July 11, 2014
Book Review: Prime Minister's Secret Agent
This is the fourth title in the Maggie Hope mystery series by Susan Elia MacNeal. I devoured the previous three books, and this one was no exception.
Prime Minister's Secret Agent finds Maggie teaching new recruits to the ranks of British spies at Arisaig House in Scotland. The estate becomes her refuge and a hiding place as she battles the physical and emotional injuries from her mission to Berlin.
Her former roommate Sarah arrives in Edinburgh with her dance company, and Maggie reluctantly leaves the safety of Arisaig to see the performance. As the curtain falls, one ballerina is murdered and two more, including Sarah, fall ill. Maggie must overcome her depression and race against the clock to save her friend, helped by MI-5 agent Mark Standish. What they uncover changes the way Maggie views the war, and highlights how dire the situation was for the British in 1941.
MacNeal skillfully interweaves the murder investigation with the diplomatic tensions in Washington DC and London as well as revelations about Maggie's mother. The intelligence communities on both sides of the Atlantic are gathering evidence of a possible Japanese threat to Hawaii, while the Ambassadors in DC are desperately trying to maintain peace. The plots all come together as December 7th nears.
Maggie's world expands and develops further in each book, and highlights part of World War II that isn't often seen. The technologies of code-breaking and espionage are fascinating, and the history lover in me is grateful for the suggested reading list at the end of the book.

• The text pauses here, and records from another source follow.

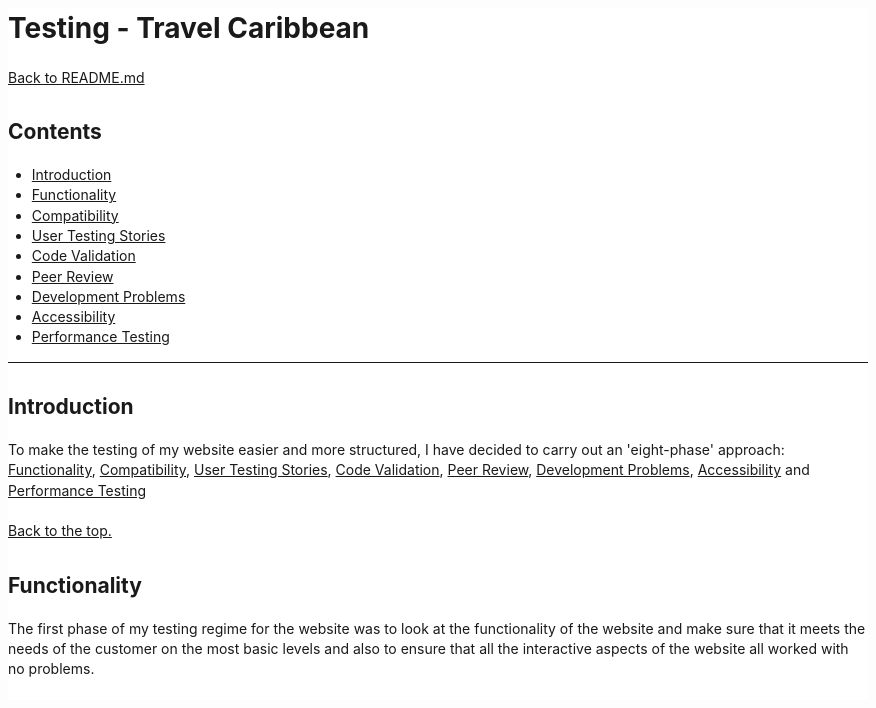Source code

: # Testing - Travel Caribbean

<a href="https://github.com/DeannaCarina/travelcaribbean/blob/master/README.md">Back to README.md</a>

## Contents
<ul>
    <li>
        <a href="#Introduction">Introduction</a>
    </li>
    <li>
        <a href="#Functionality">Functionality</a>
    </li>
    <li>
        <a href="#Compatibility">Compatibility</a>
    </li>  
    <li>
        <a href="#user-testing-stories">User Testing Stories</a>
    </li>    
    <li>
        <a href="#validation">Code Validation</a>
    </li>        
    <li>
        <a href="#peer-review">Peer Review</a>
    </li>
    <li>
        <a href="#dev-probs">Development Problems</a>
    </li>
    <li>
        <a href="#Accessibility">Accessibility</a>
    </li>
    <li>
        <a href="#perf-test">Performance Testing</a>
    </li>
</ul>
<hr>

## Introduction
To make the testing of my website easier and more structured, I have decided to carry out an 'eight-phase' approach: <a href="#Functionality">Functionality</a>, <a href="#Compatibility">Compatibility</a>, <a href="#user-testing-stories">User Testing Stories</a>, <a href="#validation">Code Validation</a>, <a href="#peer-review">Peer Review</a>, <a href="dev-probs">Development Problems</a>, <a href="#Accessibility">Accessibility</a> and <a href="perf-test">Performance Testing</a><br><br>
<a href="#Contents">Back to the top.</a>

## Functionality
The first phase of my testing regime for the website was to look at the functionality of the website and make sure that it meets the needs of the customer on the most basic levels and also to ensure that all the interactive aspects of the website all worked with no problems.<br><br>
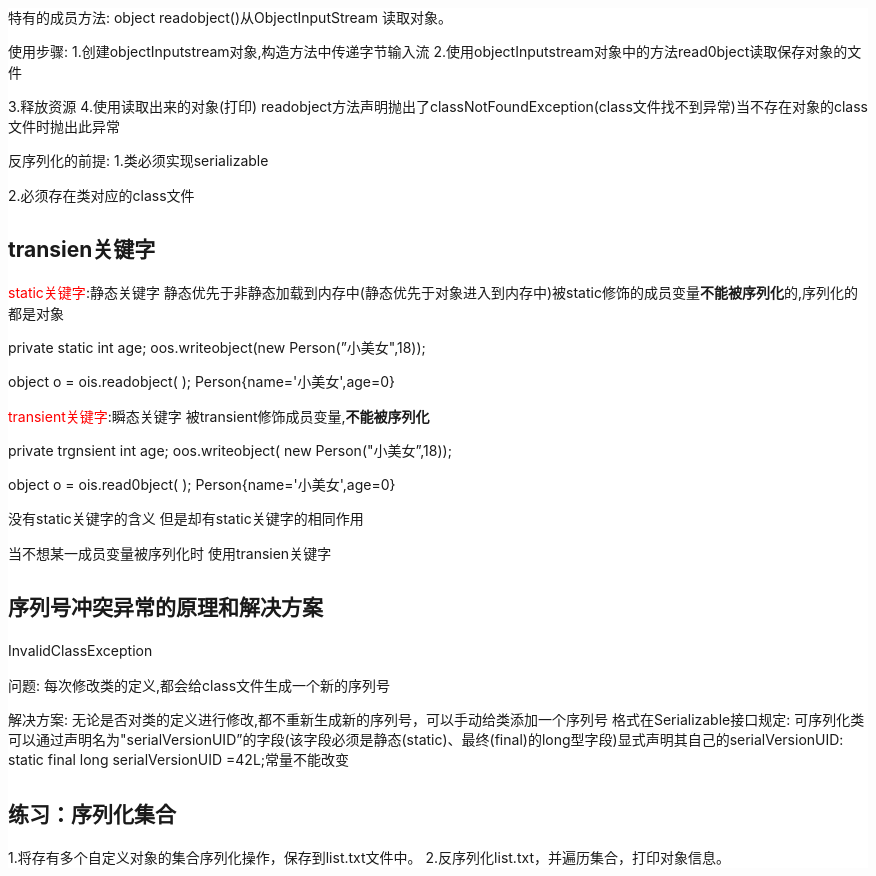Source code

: 特有的成员方法:
object readobject()从ObjectInputStream 读取对象。

使用步骤:
1.创建objectInputstream对象,构造方法中传递字节输入流
2.使用objectInputstream对象中的方法read0bject读取保存对象的文件

3.释放资源
4.使用读取出来的对象(打印)
readobject方法声明抛出了classNotFoundException(class文件找不到异常)当不存在对象的class文件时抛出此异常

反序列化的前提:
1.类必须实现serializable

2.必须存在类对应的class文件

## transien关键字

<font color=red>static关键字</font>:静态关键字
静态优先于非静态加载到内存中(静态优先于对象进入到内存中)被static修饰的成员变量**不能被序列化**的,序列化的都是对象

private static int age;
oos.writeobject(new Person(”小美女",18));

object o = ois.readobject( );
Person{name='小美女',age=0}

<font color=red>transient关键字</font>:瞬态关键字
被transient修饰成员变量,**不能被序列化**

private trgnsient int age;
oos.writeobject( new Person("小美女”,18));

object o = ois.read0bject( );
Person{name='小美女',age=0}

没有static关键字的含义 但是却有static关键字的相同作用

当不想某一成员变量被序列化时 使用transien关键字

## 序列号冲突异常的原理和解决方案

InvalidClassException

问题:
每次修改类的定义,都会给class文件生成一个新的序列号

解决方案:
无论是否对类的定义进行修改,都不重新生成新的序列号，可以手动给类添加一个序列号
格式在Serializable接口规定:
可序列化类可以通过声明名为"serialVersionUID”的字段(该字段必须是静态(static)、最终(final)的long型字段)显式声明其自己的serialVersionUID:
static final long serialVersionUID =42L;常量不能改变

## 练习：序列化集合

1.将存有多个自定义对象的集合序列化操作，保存到list.txt文件中。
2.反序列化list.txt，并遍历集合，打印对象信息。
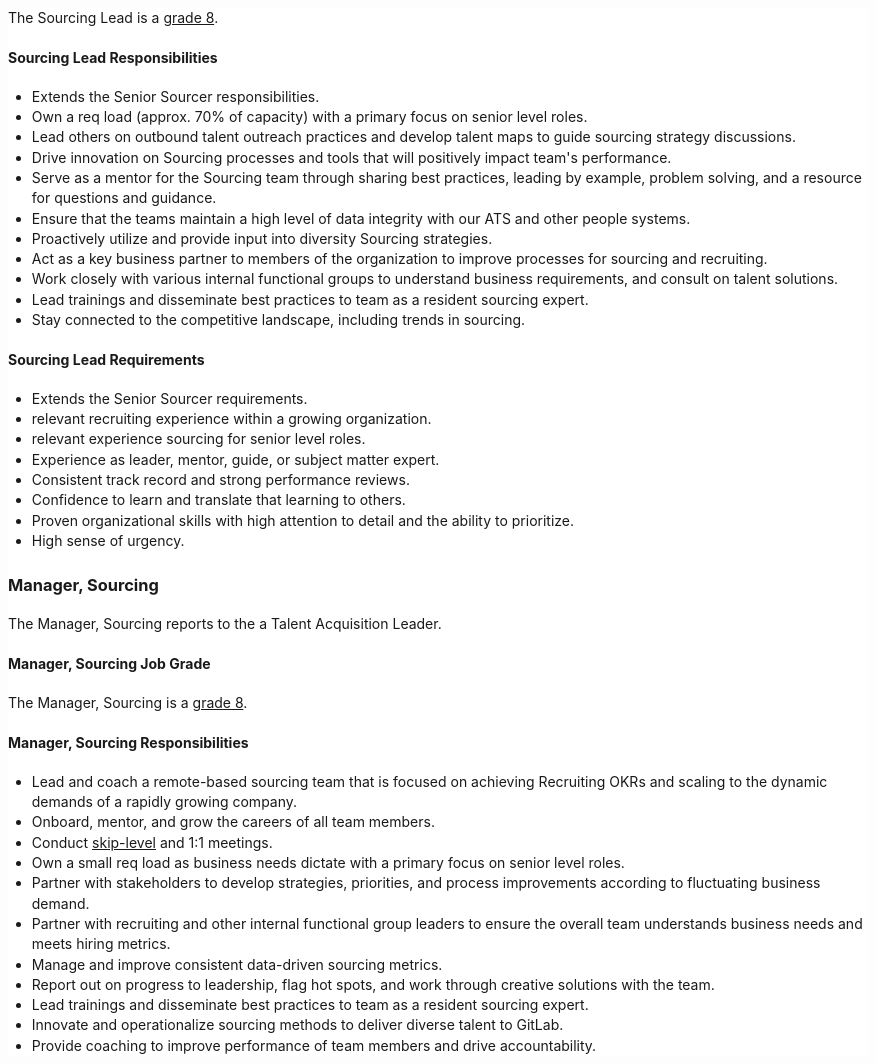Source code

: The Sourcing Lead is a [grade 8](/handbook/total-rewards/compensation/compensation-calculator/#gitlab-job-grades).

#### Sourcing Lead Responsibilities

- Extends the Senior Sourcer responsibilities.
- Own a req load (approx. 70% of capacity) with a primary focus on senior level roles.
- Lead others on outbound talent outreach practices and develop talent maps to guide sourcing strategy discussions.
- Drive innovation on Sourcing processes and tools that will positively impact team's performance.
- Serve as a mentor for the Sourcing team through sharing best practices, leading by example, problem solving, and a resource for questions and guidance.
- Ensure that the teams maintain a high level of data integrity with our ATS and other people systems.
- Proactively utilize and provide input into diversity Sourcing strategies.
- Act as a key business partner to members of the organization to improve processes for sourcing and recruiting.
- Work closely with various internal functional groups to understand business requirements, and consult on talent solutions.
- Lead trainings and disseminate best practices to team as a resident sourcing expert.
- Stay connected to the competitive landscape, including trends in sourcing.

#### Sourcing Lead Requirements

- Extends the Senior Sourcer requirements. 
- relevant recruiting experience within a growing organization.
- relevant experience sourcing for senior level roles.
- Experience as leader, mentor, guide, or subject matter expert.
- Consistent track record and strong performance reviews.
- Confidence to learn and translate that learning to others.
- Proven organizational skills with high attention to detail and the ability to prioritize.
- High sense of urgency.

### Manager, Sourcing 

The Manager, Sourcing reports to the a Talent Acquisition Leader.

#### Manager, Sourcing Job Grade 

The Manager, Sourcing is a [grade 8](/handbook/total-rewards/compensation/compensation-calculator/#gitlab-job-grades).

#### Manager, Sourcing Responsibilities

* Lead and coach a remote-based sourcing team that is focused on achieving Recruiting OKRs and scaling to the dynamic demands of a rapidly growing company.
* Onboard, mentor, and grow the careers of all team members.
* Conduct [skip-level](https://about.gitlab.com/handbook/leadership/skip-levels/) and 1:1 meetings.
* Own a small req load as business needs dictate with a primary focus on senior level roles.
* Partner with stakeholders to develop strategies, priorities, and process improvements according to fluctuating business demand.
* Partner with recruiting and other internal functional group leaders to ensure the overall team understands business needs and meets hiring metrics.
* Manage and improve consistent data-driven sourcing metrics.
* Report out on progress to leadership, flag hot spots, and work through creative solutions with the team.
* Lead trainings and disseminate best practices to team as a resident sourcing expert.
* Innovate and operationalize sourcing methods to deliver diverse talent to GitLab.
* Provide coaching to improve performance of team members and drive accountability.

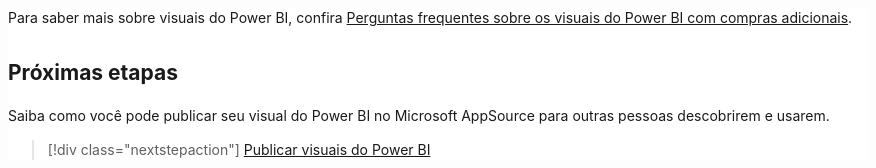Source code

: Para saber mais sobre visuais do Power BI, confira [Perguntas frequentes sobre os visuais do Power BI com compras adicionais](power-bi-custom-visuals-faq.md#visuals-with-additional-purchases).

## <a name="next-steps"></a>Próximas etapas

Saiba como você pode publicar seu visual do Power BI no Microsoft AppSource para outras pessoas descobrirem e usarem.

>[!div class="nextstepaction"]
>[Publicar visuais do Power BI](office-store.md)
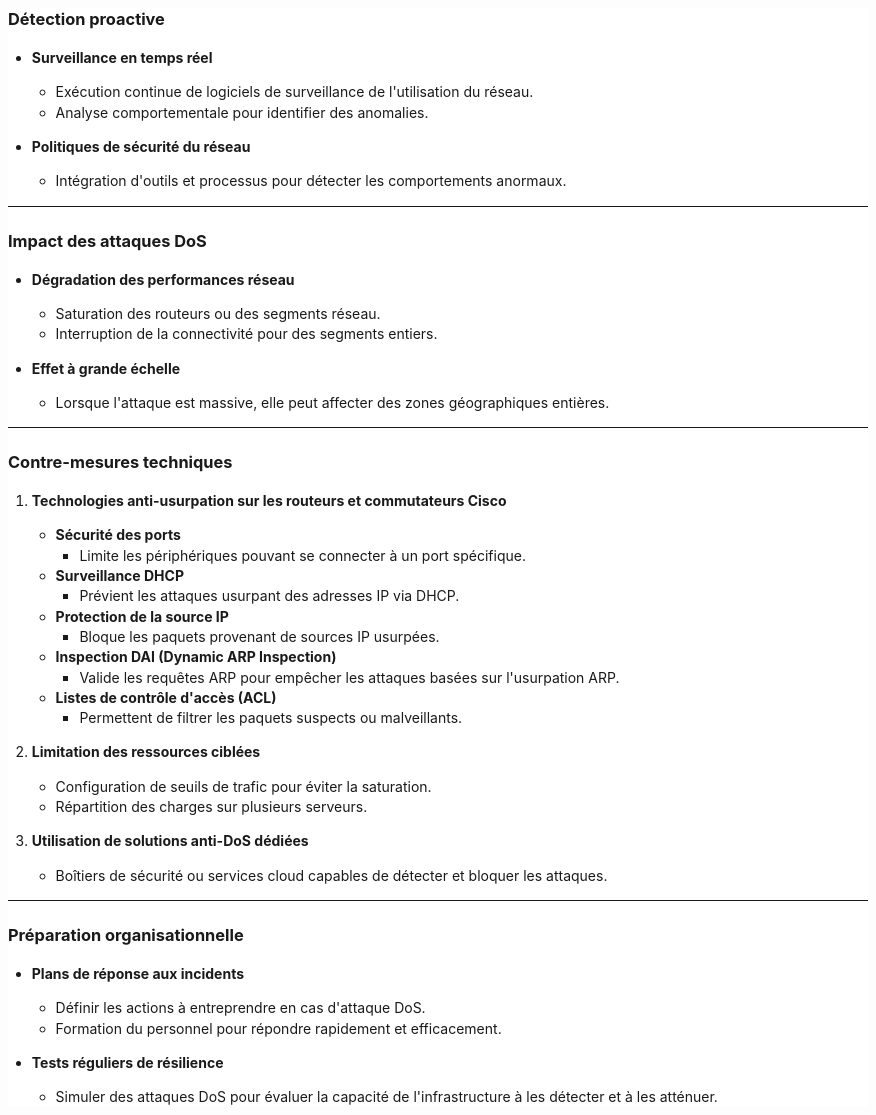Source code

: ### Détection proactive

- **Surveillance en temps réel**  
  - Exécution continue de logiciels de surveillance de l'utilisation du réseau.  
  - Analyse comportementale pour identifier des anomalies.

- **Politiques de sécurité du réseau**  
  - Intégration d'outils et processus pour détecter les comportements anormaux.

---
### Impact des attaques DoS

- **Dégradation des performances réseau**  
  - Saturation des routeurs ou des segments réseau.  
  - Interruption de la connectivité pour des segments entiers.

- **Effet à grande échelle**  
  - Lorsque l'attaque est massive, elle peut affecter des zones géographiques entières.

---
### Contre-mesures techniques

1. **Technologies anti-usurpation sur les routeurs et commutateurs Cisco**  
   - **Sécurité des ports**  
     - Limite les périphériques pouvant se connecter à un port spécifique.  
   - **Surveillance DHCP**  
     - Prévient les attaques usurpant des adresses IP via DHCP.  
   - **Protection de la source IP**  
     - Bloque les paquets provenant de sources IP usurpées.  
   - **Inspection DAI (Dynamic ARP Inspection)**  
     - Valide les requêtes ARP pour empêcher les attaques basées sur l'usurpation ARP.  
   - **Listes de contrôle d'accès (ACL)**  
     - Permettent de filtrer les paquets suspects ou malveillants.

2. **Limitation des ressources ciblées**  
   - Configuration de seuils de trafic pour éviter la saturation.  
   - Répartition des charges sur plusieurs serveurs.

3. **Utilisation de solutions anti-DoS dédiées**  
   - Boîtiers de sécurité ou services cloud capables de détecter et bloquer les attaques.

---
### Préparation organisationnelle

- **Plans de réponse aux incidents**  
  - Définir les actions à entreprendre en cas d'attaque DoS.  
  - Formation du personnel pour répondre rapidement et efficacement.

- **Tests réguliers de résilience**  
  - Simuler des attaques DoS pour évaluer la capacité de l'infrastructure à les détecter et à les atténuer.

I also particularly liked the contrast MacNeal shows between Edinburgh and London, both cities at war but with remarkably different day-to-day experiences. The difference is especially poignant after Maggie's experience in Berlin in the previous books. There is no glorification of war in this series. Instead you get a glimpse into the determination and humanity of the people fighting. These are not storybook heroes, but ordinary (if very intelligent) people put into extraordinary situations, doing their best to navigate the tricky morals of a world at war.
For those new to this series, begin with Mr. Churchill's Secretary, where Maggie changes her plans of a PhD in Mathematics to join the war effort in London as a typist at No. 10 Downing St. Following this book are Princess Elizabeth's Spy, and His Majesty's Hope. You can find Susan Elia MacNeal on Twitter and blogging at Jungle Red Writers.
I received a copy of The Prime Minister's Secret Agent for review through NetGalley. All opinions are my own. This review contains some affiliate links.